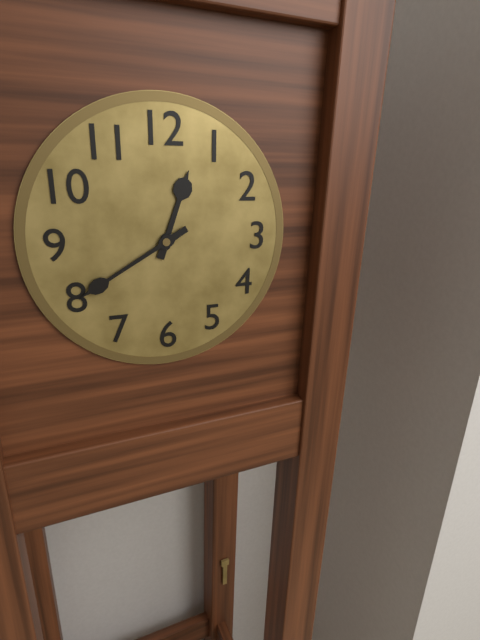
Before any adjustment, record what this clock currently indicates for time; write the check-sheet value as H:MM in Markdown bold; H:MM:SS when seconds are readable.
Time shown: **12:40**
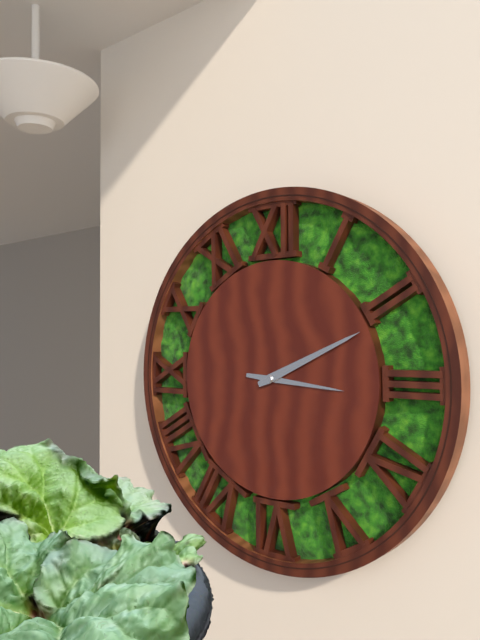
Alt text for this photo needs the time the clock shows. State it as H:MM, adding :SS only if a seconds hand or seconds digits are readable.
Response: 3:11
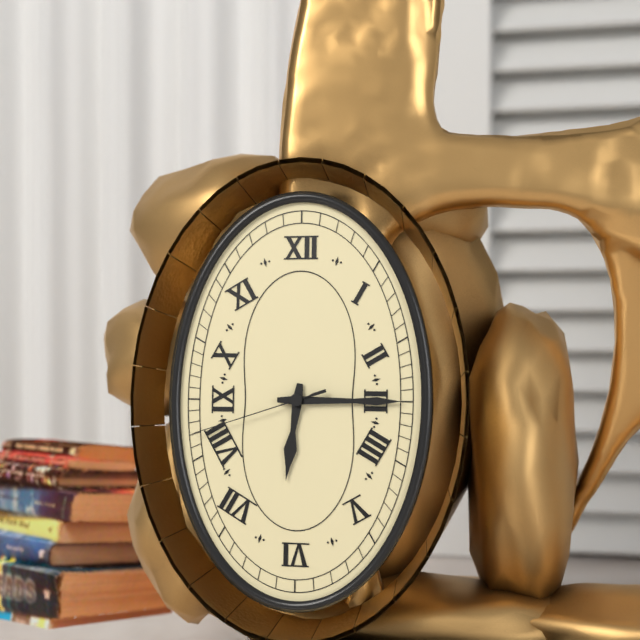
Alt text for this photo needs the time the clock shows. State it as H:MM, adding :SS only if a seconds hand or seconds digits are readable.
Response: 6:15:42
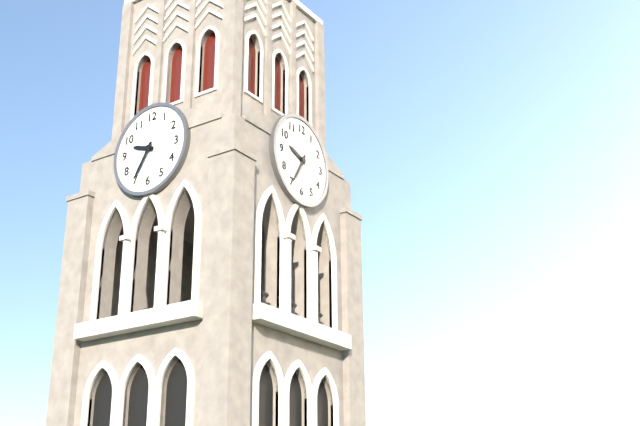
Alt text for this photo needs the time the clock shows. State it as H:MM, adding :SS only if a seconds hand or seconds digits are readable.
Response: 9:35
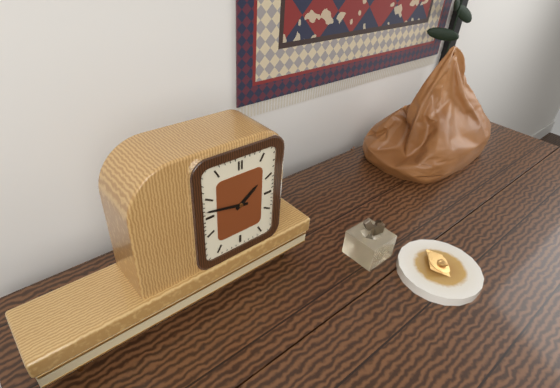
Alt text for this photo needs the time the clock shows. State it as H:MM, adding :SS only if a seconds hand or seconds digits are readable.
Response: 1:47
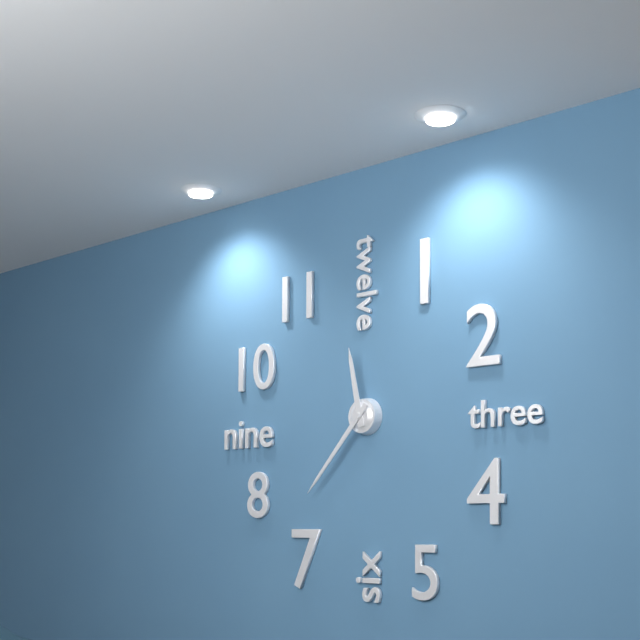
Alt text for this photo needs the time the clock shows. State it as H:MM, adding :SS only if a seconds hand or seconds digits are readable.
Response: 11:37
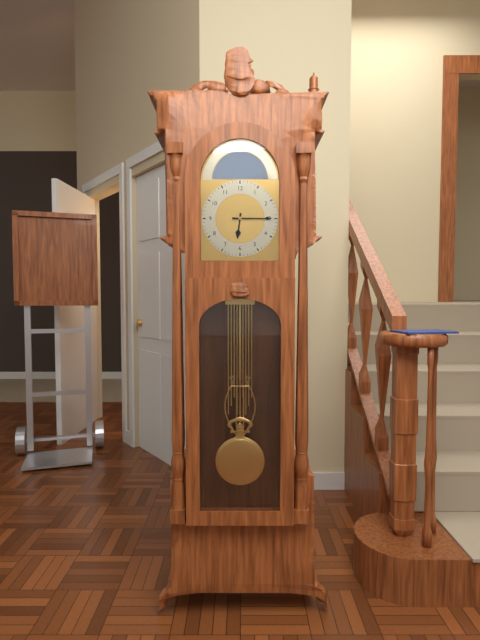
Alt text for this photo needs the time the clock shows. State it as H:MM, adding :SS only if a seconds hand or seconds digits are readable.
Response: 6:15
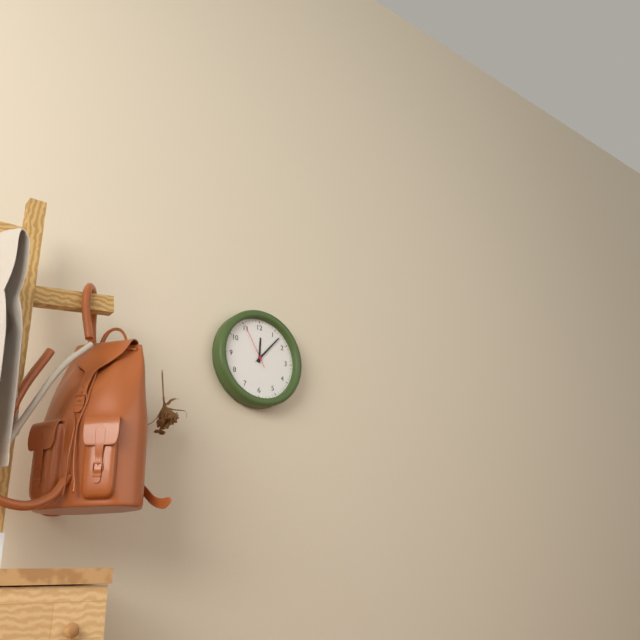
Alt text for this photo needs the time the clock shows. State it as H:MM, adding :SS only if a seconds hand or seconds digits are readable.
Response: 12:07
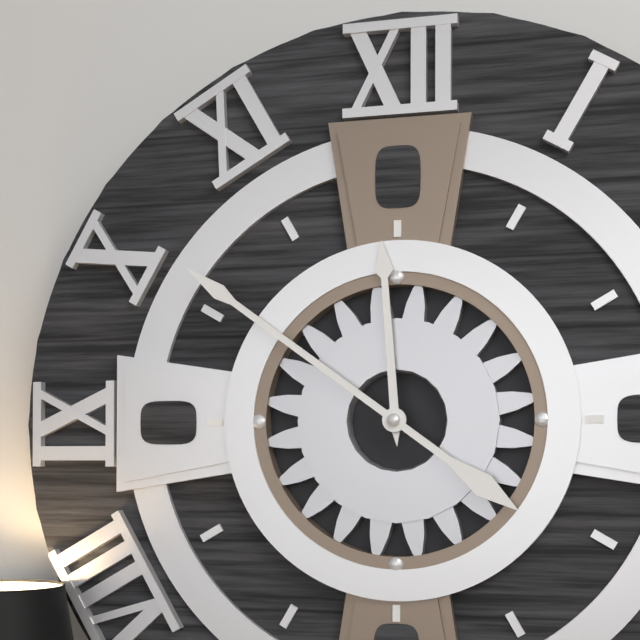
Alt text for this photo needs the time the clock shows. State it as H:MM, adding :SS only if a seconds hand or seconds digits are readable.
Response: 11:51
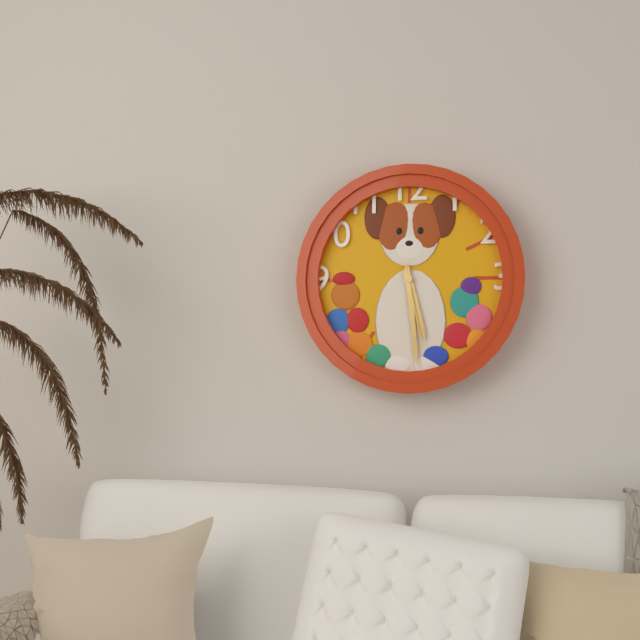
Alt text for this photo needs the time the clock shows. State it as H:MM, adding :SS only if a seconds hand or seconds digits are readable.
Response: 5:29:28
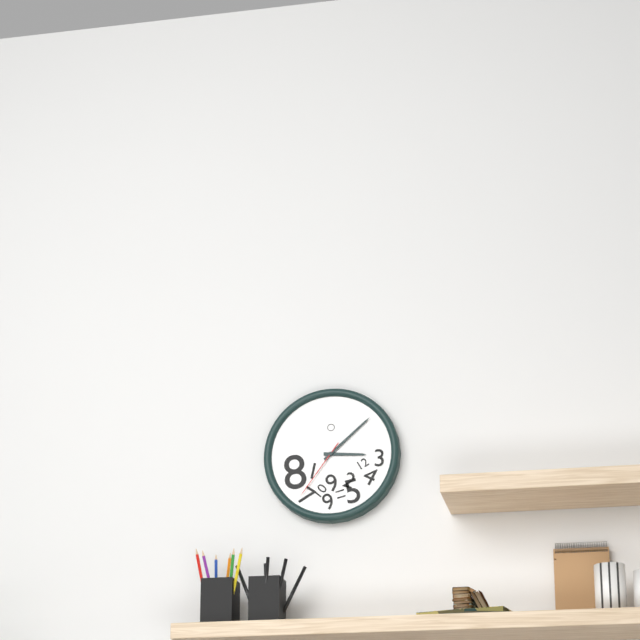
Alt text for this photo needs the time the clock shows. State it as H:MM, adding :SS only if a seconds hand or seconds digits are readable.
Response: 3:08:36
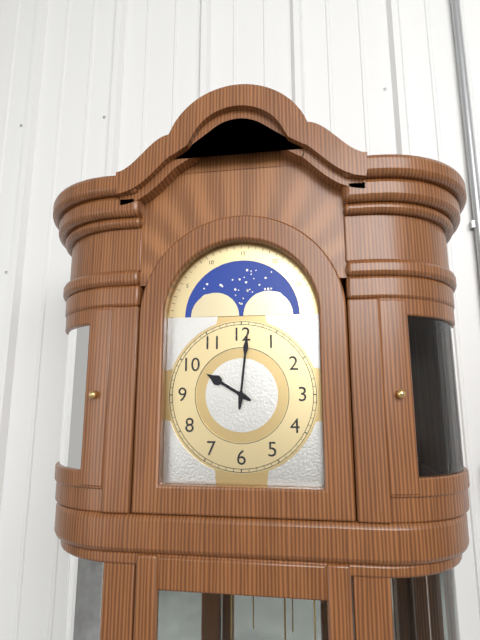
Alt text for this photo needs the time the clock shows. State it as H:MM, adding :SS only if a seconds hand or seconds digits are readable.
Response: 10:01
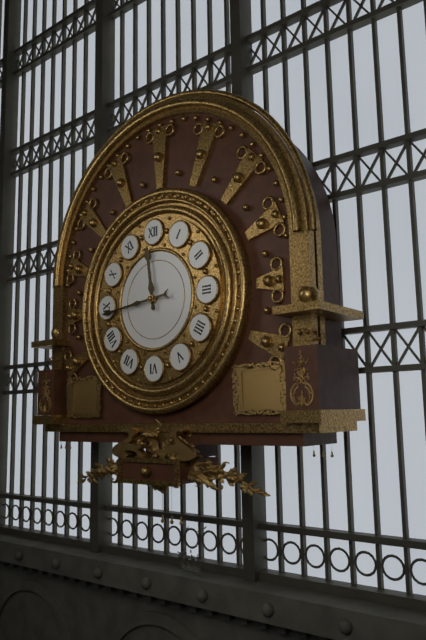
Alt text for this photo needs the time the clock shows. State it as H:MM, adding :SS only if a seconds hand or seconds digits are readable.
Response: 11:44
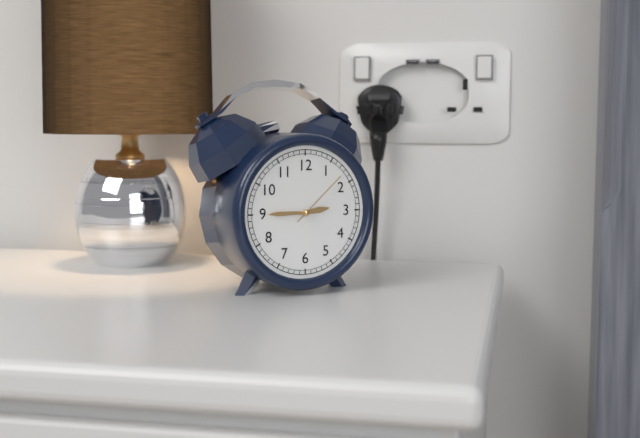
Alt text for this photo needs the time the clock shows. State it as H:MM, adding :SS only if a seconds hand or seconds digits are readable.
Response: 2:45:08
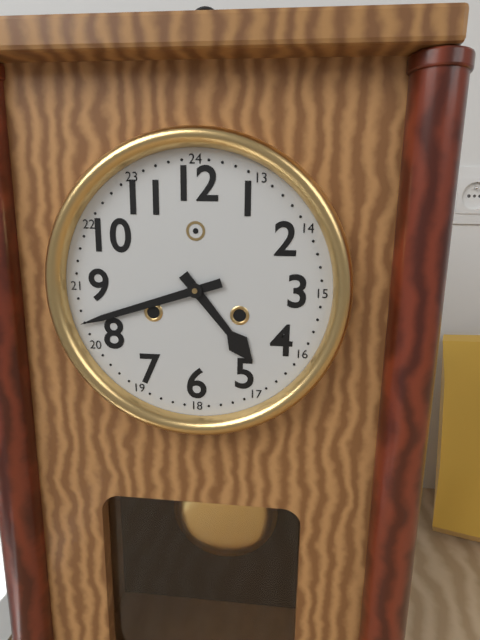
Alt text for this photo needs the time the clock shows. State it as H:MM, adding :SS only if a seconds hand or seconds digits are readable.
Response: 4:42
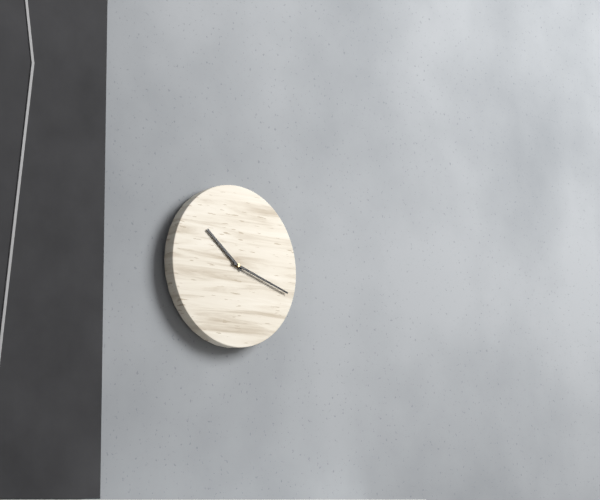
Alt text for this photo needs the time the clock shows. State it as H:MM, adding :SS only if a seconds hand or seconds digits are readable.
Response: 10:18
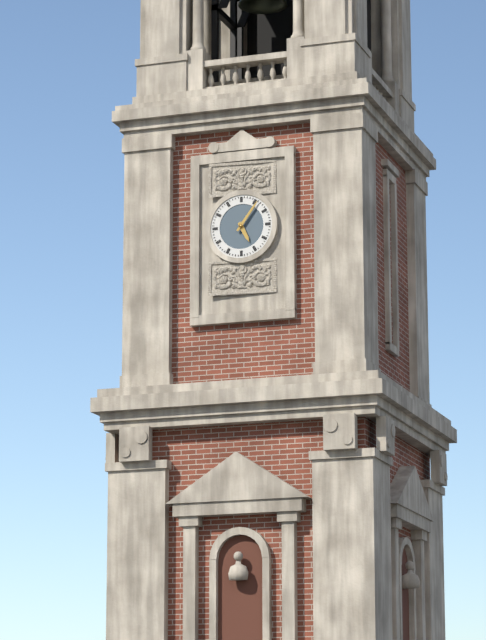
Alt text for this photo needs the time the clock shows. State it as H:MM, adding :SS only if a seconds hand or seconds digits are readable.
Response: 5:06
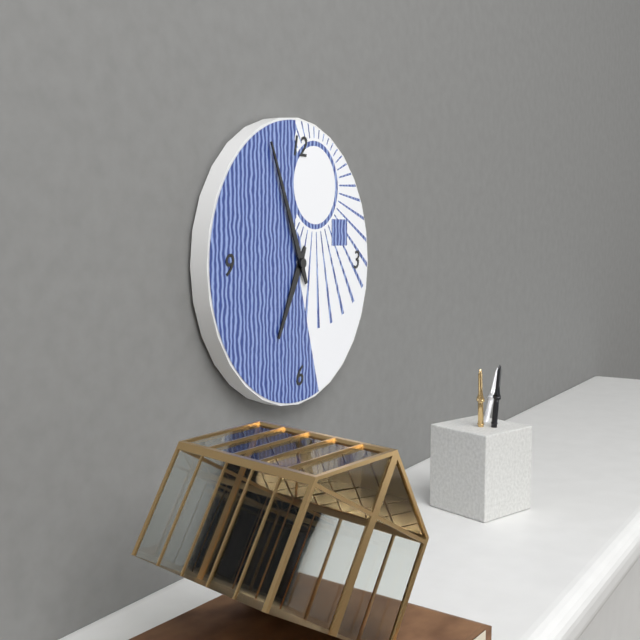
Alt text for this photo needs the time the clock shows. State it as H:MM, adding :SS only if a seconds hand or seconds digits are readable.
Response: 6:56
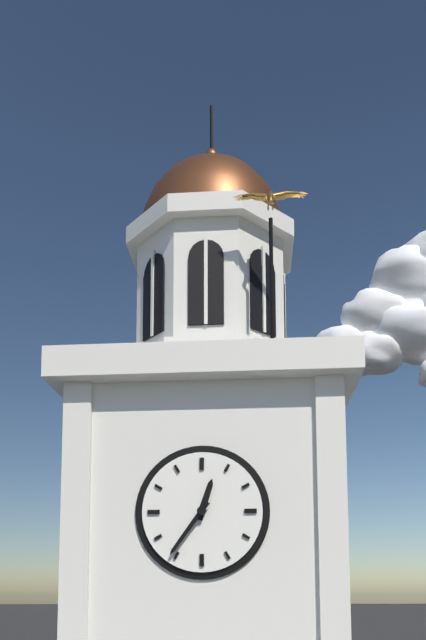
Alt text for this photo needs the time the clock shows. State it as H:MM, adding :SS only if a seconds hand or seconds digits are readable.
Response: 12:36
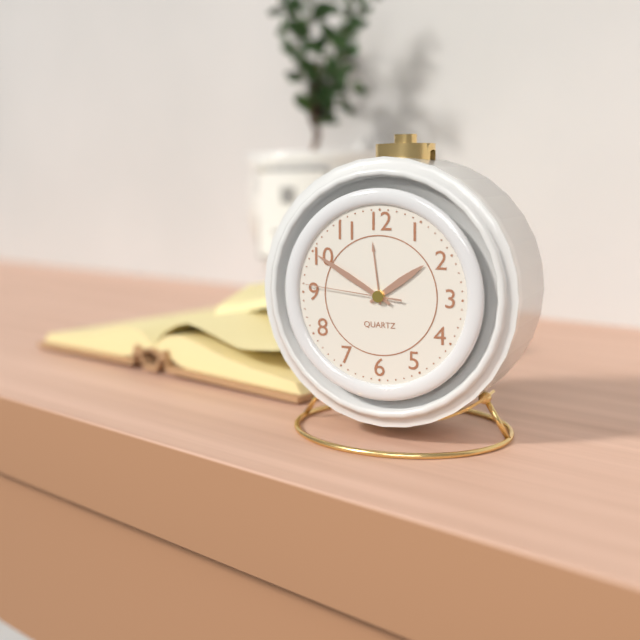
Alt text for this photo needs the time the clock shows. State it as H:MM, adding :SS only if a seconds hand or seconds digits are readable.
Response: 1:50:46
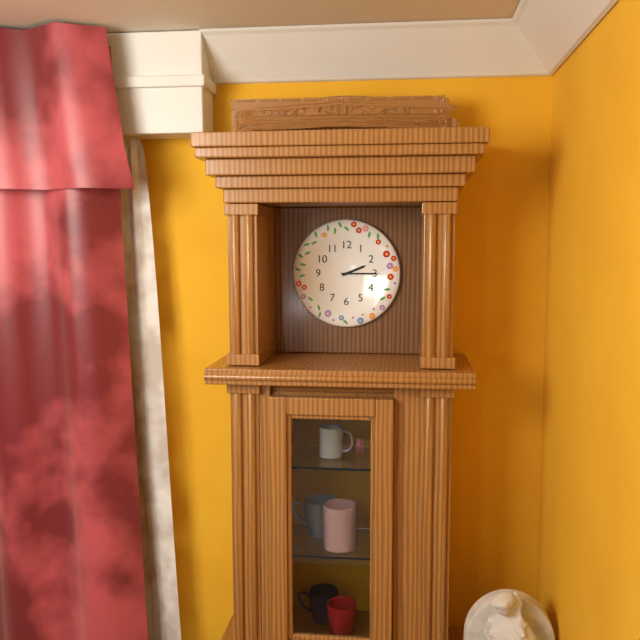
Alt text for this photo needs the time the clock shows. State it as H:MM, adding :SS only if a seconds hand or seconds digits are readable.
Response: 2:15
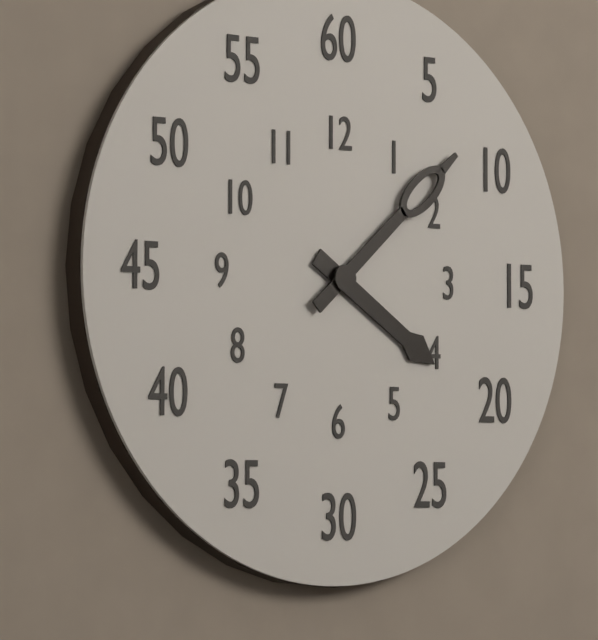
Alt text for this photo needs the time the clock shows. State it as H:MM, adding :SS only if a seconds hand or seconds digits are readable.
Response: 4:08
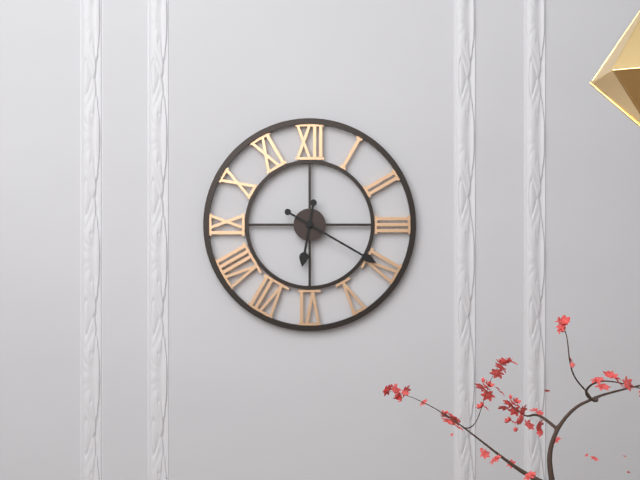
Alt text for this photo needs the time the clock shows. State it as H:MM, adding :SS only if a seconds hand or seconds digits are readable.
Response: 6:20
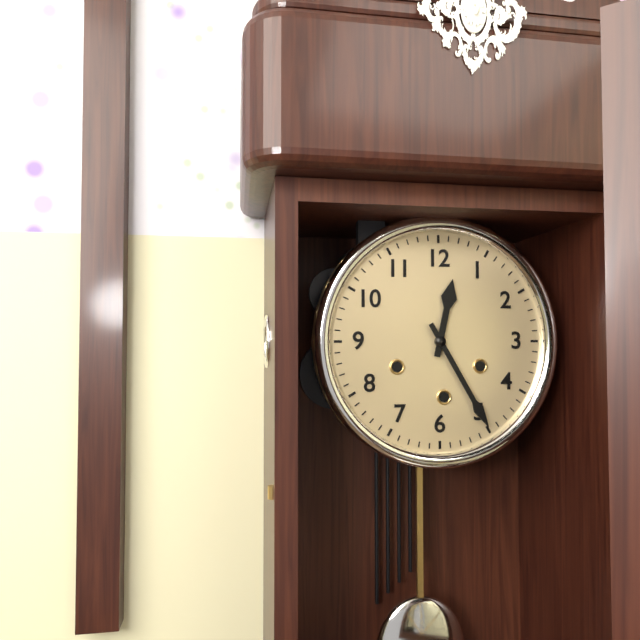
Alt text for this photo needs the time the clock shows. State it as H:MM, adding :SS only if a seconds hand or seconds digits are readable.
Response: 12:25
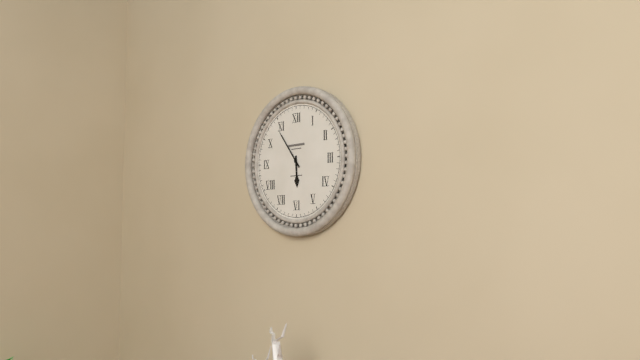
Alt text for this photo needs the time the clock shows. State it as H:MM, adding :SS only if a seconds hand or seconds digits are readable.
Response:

#####

Tally the lines above that contain the string "value", treating case as significant, and return only the resulting number.

1